++++ DOCUMENT PASSAGE

The study, performed by researchers at the Department of Energy's Oak Ridge National Laboratory and 10 other institutions in the United States and Europe, revealed a strong relationship between productivity of forest plots in the current atmosphere and productivity in plots experimentally enriched with carbon dioxide.
"The median response indicated a 23 percent increase in productivity in the future atmosphere," said ORNL's Rich Norby, lead author of the paper to be published Dec. 13 in the Proceedings of the National Academy of Sciences. "What was especially surprising to the research team was the consistency of the response across a wide range of productivity."
Researchers analyzed data from four experiments in which young forest stands were exposed for multiple years to an atmosphere with a carbon dioxide concentration predicted to occur in the middle of this century. The experiments were conducted in a deciduous forest in Tennessee, a pine forest in North Carolina, a young hardwood stand in Wisconsin and a high-productivity poplar plantation in Italy.

++++++++
++++ RAW DATA

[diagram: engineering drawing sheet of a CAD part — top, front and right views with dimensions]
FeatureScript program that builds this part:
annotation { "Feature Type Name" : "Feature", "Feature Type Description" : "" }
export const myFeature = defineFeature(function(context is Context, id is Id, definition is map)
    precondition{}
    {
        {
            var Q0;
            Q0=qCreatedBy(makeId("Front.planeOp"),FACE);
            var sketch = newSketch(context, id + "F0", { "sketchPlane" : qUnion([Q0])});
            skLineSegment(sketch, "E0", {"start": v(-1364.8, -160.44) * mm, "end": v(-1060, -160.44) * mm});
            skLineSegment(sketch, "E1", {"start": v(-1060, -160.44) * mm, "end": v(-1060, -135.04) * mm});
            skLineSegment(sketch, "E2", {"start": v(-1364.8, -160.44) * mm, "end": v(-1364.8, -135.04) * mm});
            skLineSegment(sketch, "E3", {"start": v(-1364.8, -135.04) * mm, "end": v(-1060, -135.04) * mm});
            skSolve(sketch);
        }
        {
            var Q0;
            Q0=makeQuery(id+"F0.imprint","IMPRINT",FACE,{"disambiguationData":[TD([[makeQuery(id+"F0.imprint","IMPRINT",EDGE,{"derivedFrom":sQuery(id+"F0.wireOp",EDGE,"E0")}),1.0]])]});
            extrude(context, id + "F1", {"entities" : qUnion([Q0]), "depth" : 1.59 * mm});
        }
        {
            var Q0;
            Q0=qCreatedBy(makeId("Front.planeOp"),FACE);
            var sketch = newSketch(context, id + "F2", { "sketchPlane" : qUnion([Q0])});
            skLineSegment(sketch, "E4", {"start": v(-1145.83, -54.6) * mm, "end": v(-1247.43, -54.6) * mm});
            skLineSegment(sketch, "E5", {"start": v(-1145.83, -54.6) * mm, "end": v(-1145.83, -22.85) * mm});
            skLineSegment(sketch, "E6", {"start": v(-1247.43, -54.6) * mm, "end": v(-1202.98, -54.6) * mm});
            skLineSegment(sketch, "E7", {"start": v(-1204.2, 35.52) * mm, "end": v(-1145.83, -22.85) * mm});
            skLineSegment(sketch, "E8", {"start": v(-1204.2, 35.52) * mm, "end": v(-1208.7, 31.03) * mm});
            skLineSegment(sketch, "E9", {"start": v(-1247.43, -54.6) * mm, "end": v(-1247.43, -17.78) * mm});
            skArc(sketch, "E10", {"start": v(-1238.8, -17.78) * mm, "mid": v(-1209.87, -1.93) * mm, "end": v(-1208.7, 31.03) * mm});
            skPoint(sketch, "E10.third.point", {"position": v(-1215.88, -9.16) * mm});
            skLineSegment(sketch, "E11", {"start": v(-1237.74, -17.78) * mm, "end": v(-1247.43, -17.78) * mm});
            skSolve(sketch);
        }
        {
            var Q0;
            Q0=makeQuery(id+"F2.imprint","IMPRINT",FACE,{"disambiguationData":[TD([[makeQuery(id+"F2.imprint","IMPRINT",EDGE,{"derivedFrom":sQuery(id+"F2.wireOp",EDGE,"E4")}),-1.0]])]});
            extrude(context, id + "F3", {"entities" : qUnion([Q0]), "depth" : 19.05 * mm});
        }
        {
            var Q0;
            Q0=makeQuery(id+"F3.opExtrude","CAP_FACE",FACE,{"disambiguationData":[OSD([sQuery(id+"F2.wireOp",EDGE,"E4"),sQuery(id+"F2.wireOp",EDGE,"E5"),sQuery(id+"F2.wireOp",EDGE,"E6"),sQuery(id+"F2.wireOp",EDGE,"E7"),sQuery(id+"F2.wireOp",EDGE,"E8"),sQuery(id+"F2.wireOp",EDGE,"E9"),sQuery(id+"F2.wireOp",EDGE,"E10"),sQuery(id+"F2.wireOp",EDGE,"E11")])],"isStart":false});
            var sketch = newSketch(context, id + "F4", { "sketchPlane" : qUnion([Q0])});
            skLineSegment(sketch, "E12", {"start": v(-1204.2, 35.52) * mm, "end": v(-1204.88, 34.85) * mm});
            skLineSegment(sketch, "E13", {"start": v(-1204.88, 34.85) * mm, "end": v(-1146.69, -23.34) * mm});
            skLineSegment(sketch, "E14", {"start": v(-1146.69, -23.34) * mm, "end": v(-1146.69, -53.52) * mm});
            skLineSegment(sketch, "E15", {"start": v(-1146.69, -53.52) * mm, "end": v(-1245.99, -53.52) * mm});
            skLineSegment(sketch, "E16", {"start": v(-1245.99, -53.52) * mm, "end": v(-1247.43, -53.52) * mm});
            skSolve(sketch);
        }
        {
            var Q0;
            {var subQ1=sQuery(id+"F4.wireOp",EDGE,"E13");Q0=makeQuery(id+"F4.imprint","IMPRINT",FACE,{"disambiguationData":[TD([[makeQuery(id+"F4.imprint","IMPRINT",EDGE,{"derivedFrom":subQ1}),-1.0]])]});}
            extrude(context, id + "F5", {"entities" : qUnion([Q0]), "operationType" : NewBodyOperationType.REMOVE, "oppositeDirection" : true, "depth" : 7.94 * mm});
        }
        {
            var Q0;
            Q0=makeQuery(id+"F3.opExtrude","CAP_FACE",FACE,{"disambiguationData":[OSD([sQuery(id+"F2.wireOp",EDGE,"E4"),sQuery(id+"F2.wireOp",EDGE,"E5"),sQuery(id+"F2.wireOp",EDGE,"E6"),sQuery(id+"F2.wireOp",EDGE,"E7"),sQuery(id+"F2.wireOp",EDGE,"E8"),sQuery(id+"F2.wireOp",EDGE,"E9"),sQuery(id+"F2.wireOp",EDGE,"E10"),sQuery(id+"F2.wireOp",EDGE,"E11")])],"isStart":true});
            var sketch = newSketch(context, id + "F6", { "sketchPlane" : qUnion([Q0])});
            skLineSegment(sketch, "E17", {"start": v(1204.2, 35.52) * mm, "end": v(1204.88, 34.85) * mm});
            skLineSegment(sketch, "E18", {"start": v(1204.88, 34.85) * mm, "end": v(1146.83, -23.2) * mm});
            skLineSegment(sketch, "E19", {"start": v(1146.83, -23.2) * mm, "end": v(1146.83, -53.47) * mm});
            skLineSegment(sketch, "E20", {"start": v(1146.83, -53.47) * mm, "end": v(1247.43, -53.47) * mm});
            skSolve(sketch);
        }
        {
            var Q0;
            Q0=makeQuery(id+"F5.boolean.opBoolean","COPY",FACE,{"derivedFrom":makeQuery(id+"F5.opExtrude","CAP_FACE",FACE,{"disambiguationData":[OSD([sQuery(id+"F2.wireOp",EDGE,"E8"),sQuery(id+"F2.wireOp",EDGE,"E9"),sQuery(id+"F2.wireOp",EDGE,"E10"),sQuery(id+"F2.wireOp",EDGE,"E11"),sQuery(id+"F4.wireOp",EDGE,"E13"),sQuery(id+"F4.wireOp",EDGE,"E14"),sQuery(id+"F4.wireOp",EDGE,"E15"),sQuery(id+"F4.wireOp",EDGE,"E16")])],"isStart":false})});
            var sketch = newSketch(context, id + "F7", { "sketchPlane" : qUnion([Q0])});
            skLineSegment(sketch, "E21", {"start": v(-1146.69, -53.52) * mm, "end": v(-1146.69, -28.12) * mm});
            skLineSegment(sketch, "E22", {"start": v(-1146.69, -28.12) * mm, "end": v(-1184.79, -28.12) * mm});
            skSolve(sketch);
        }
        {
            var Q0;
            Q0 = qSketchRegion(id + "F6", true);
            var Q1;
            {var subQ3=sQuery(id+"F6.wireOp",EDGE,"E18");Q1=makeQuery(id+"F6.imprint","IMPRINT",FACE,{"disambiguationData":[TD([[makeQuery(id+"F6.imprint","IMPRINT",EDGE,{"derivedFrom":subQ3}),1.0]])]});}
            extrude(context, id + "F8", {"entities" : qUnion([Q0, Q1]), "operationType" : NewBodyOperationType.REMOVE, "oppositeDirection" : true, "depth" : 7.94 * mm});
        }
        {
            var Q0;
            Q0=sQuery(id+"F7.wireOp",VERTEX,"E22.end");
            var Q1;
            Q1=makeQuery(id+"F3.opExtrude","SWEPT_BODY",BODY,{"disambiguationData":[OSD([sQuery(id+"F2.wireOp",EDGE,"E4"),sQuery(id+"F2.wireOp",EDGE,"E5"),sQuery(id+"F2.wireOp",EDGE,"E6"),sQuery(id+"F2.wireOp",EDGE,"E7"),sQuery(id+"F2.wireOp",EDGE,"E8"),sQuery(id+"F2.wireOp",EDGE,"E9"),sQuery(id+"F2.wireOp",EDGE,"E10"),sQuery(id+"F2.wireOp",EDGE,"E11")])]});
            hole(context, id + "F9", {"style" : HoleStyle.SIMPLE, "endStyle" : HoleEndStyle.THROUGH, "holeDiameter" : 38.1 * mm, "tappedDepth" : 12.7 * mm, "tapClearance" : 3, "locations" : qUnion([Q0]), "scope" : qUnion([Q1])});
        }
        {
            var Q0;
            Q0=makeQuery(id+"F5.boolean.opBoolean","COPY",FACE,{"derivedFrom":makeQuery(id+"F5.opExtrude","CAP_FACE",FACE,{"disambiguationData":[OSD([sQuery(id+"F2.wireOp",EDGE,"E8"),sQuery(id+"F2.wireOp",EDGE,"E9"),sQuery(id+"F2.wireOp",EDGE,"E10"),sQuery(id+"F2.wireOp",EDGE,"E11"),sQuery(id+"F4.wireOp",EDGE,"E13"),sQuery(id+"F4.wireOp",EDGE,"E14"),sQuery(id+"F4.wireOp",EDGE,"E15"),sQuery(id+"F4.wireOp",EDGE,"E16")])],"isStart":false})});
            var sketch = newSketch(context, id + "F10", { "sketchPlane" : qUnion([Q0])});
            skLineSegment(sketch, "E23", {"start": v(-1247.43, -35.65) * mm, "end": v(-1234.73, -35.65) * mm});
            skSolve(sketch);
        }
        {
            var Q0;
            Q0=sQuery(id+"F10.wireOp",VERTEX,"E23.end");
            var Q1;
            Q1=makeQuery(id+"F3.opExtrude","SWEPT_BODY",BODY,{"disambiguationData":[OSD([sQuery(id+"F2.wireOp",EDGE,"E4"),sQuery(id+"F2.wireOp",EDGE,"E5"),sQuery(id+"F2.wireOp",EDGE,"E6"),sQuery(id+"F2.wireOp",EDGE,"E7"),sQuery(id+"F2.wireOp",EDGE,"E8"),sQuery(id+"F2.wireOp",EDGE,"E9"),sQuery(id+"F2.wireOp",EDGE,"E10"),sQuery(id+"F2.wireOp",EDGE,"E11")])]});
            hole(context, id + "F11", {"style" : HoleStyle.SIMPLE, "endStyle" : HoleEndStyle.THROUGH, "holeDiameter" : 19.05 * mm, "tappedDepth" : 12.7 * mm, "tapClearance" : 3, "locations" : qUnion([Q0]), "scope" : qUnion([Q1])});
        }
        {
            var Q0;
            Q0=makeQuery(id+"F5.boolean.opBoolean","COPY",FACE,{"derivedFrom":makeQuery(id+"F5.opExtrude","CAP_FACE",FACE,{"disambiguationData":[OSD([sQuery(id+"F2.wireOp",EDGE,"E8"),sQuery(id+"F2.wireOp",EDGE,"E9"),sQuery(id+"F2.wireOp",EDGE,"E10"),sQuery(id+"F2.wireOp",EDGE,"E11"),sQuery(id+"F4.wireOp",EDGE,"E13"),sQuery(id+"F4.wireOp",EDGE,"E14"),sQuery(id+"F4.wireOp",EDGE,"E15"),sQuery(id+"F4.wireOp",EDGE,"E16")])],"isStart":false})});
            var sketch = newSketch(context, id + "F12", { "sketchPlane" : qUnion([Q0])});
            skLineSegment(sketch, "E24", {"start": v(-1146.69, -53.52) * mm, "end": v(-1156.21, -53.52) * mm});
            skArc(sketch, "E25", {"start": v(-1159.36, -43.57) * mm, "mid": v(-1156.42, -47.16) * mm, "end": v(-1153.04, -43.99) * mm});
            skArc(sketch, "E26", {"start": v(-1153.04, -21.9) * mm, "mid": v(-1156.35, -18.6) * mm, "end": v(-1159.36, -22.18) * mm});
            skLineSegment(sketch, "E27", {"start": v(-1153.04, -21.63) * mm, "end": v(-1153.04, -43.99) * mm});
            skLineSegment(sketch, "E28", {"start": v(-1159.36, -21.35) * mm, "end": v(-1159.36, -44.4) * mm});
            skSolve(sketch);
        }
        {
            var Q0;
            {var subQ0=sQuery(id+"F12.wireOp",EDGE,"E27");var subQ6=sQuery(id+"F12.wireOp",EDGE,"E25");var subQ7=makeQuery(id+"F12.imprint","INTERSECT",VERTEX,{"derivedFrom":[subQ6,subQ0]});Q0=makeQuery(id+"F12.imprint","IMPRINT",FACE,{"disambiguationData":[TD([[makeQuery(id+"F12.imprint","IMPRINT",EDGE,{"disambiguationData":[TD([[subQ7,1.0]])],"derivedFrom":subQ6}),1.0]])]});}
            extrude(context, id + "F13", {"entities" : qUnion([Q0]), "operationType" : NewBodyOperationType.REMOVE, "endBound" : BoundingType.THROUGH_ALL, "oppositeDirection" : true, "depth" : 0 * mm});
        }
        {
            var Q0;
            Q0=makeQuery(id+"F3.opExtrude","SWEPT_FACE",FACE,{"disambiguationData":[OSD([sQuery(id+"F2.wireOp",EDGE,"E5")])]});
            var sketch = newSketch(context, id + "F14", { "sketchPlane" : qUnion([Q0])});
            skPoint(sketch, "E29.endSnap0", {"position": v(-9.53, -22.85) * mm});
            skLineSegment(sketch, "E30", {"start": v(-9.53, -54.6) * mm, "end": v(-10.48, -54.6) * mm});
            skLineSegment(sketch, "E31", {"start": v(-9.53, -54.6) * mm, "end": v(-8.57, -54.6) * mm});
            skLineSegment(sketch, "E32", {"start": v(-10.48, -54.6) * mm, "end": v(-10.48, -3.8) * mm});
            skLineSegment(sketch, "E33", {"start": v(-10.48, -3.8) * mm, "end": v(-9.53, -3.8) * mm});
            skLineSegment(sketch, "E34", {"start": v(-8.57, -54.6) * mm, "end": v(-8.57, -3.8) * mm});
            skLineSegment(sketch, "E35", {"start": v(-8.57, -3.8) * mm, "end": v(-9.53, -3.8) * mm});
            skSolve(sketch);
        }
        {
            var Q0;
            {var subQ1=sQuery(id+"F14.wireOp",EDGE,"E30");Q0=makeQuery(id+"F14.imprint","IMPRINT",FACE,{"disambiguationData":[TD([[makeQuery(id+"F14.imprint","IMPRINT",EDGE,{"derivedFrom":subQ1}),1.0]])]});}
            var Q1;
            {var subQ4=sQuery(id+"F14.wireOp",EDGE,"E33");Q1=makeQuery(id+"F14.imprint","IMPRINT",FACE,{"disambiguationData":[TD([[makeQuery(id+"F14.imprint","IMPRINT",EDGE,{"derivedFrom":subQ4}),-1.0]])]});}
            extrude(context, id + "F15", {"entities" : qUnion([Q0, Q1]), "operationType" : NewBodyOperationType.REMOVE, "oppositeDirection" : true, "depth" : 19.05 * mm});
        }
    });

++++++++

> _REQUIREMENTS_:
1. Rewrite the paragraph of the forest carbon dioxide passage that begins "Researchers analyzed data" as a short bulleted list, keeping its main facts.
2. Continue the passage on forest productivity under elevated carbon dioxide, starting right after its final sentence.

> _RESPONSES_:
1.
- Data came from four experiments that exposed young forest stands to elevated carbon dioxide for multiple years.
- The carbon dioxide concentration matched levels predicted for the middle of this century.
- The experiment sites were:
  - a deciduous forest in Tennessee
  - a pine forest in North Carolina
  - a young hardwood stand in Wisconsin
  - a high-productivity poplar plantation in Italy

2.
The team calculated net primary productivity the annual fixation of carbon by green plants into organic matter for each of the sites from data on wood, leaf and fine-root production. The results proved surprising.
"When we got together to analyze these data, we expected to spend our time explaining the differences between sites," said Norby, a member of ORNL's Environmental Sciences Division. "We were really surprised and excited when all of the data fell neatly onto a single line."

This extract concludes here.